▶ _THE DATA_:
---------------
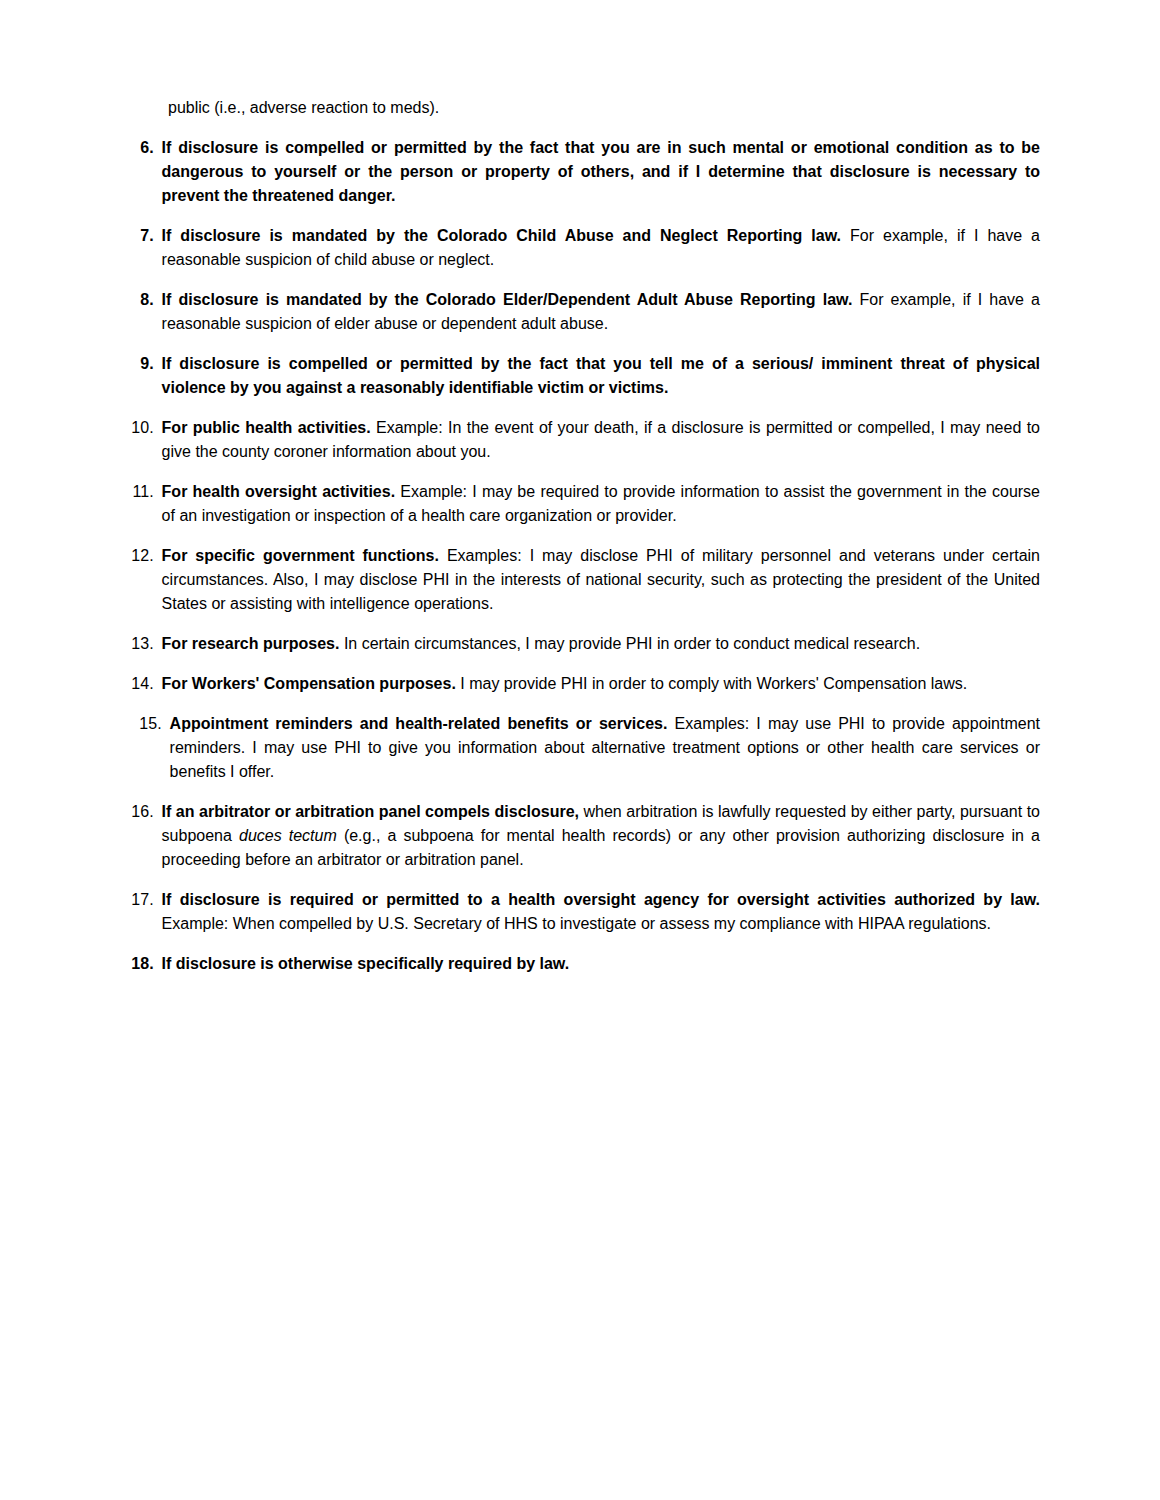public (i.e., adverse reaction to meds).
If disclosure is compelled or permitted by the fact that you are in such mental or emotional condition as to be dangerous to yourself or the person or property of others, and if I determine that disclosure is necessary to prevent the threatened danger.
If disclosure is mandated by the Colorado Child Abuse and Neglect Reporting law. For example, if I have a reasonable suspicion of child abuse or neglect.
If disclosure is mandated by the Colorado Elder/Dependent Adult Abuse Reporting law. For example, if I have a reasonable suspicion of elder abuse or dependent adult abuse.
If disclosure is compelled or permitted by the fact that you tell me of a serious/ imminent threat of physical violence by you against a reasonably identifiable victim or victims.
For public health activities. Example: In the event of your death, if a disclosure is permitted or compelled, I may need to give the county coroner information about you.
For health oversight activities. Example: I may be required to provide information to assist the government in the course of an investigation or inspection of a health care organization or provider.
For specific government functions. Examples: I may disclose PHI of military personnel and veterans under certain circumstances. Also, I may disclose PHI in the interests of national security, such as protecting the president of the United States or assisting with intelligence operations.
For research purposes. In certain circumstances, I may provide PHI in order to conduct medical research.
For Workers' Compensation purposes. I may provide PHI in order to comply with Workers' Compensation laws.
Appointment reminders and health-related benefits or services. Examples: I may use PHI to provide appointment reminders. I may use PHI to give you information about alternative treatment options or other health care services or benefits I offer.
If an arbitrator or arbitration panel compels disclosure, when arbitration is lawfully requested by either party, pursuant to subpoena duces tectum (e.g., a subpoena for mental health records) or any other provision authorizing disclosure in a proceeding before an arbitrator or arbitration panel.
If disclosure is required or permitted to a health oversight agency for oversight activities authorized by law. Example: When compelled by U.S. Secretary of HHS to investigate or assess my compliance with HIPAA regulations.
If disclosure is otherwise specifically required by law.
---------------
▶ _TASK DESCRIPTION_:
A single number is the answer: the number of lines in the entries that contain "activities".

▶ _SOLVED EXERCISE_:
3